|
|
|
|
|
by markovbling
4132 days ago
|
|
I have a list of positive and negative words and a set of documents which I want to score so not sure if I have a 'training set'. I think you mean to upweight my positive list by 6 (since it is 1/6 of the size of the negative list) but the problem with this is the same as my reply to the other comment where you just shift the bias: Consider the sentence: 'there are strong and weak divisions in company X's Europe operations' The only word matches in your word lists are 'strong' on your positive list and 'weak' on your negative list. If you weight these counts as you describe, your sentiment for this sentence will be -0.44 + 1 = 0.66 even though the sentence is clearly 'neutral' and should have a score of 0. |
|
I did misunderstand that you don't have a training set, just a list of positive and negative words. You could still apply a similar idea.

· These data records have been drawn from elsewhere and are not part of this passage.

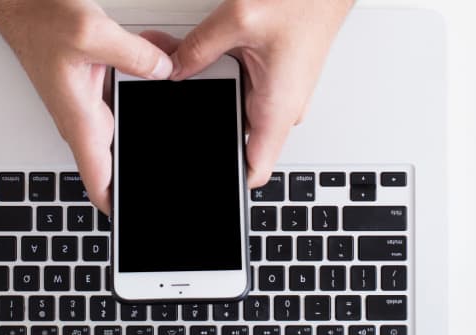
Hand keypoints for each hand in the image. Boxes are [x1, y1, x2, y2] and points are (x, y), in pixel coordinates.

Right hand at [0, 0, 172, 212]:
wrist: (20, 3)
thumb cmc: (38, 19)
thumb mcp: (93, 32)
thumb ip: (135, 56)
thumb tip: (166, 71)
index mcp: (80, 119)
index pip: (99, 181)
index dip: (118, 206)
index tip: (138, 219)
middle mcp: (83, 116)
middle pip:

You could test your hypothesis that the score is biased by looking at the average number of positive and negative words per document, and slightly modify your factors. For example if you found that the average document had 6 negative words and 4 positive words, but you think that the average sentiment is neutral across your documents, you could multiply the positive word count by 1.5. It's a less brutal way to accomplish a similar outcome without increasing the complexity of your algorithm.
Otherwise, you will need to use an algorithm that has more discrimination power, and this will likely mean you need a training set. You can go very deep down that rabbit hole, but I would consider starting with Naive Bayes which is essentially learning a weight per positive and negative word and combines them in a similar manner to how you're doing so now. It has the advantage of being a simple algorithm.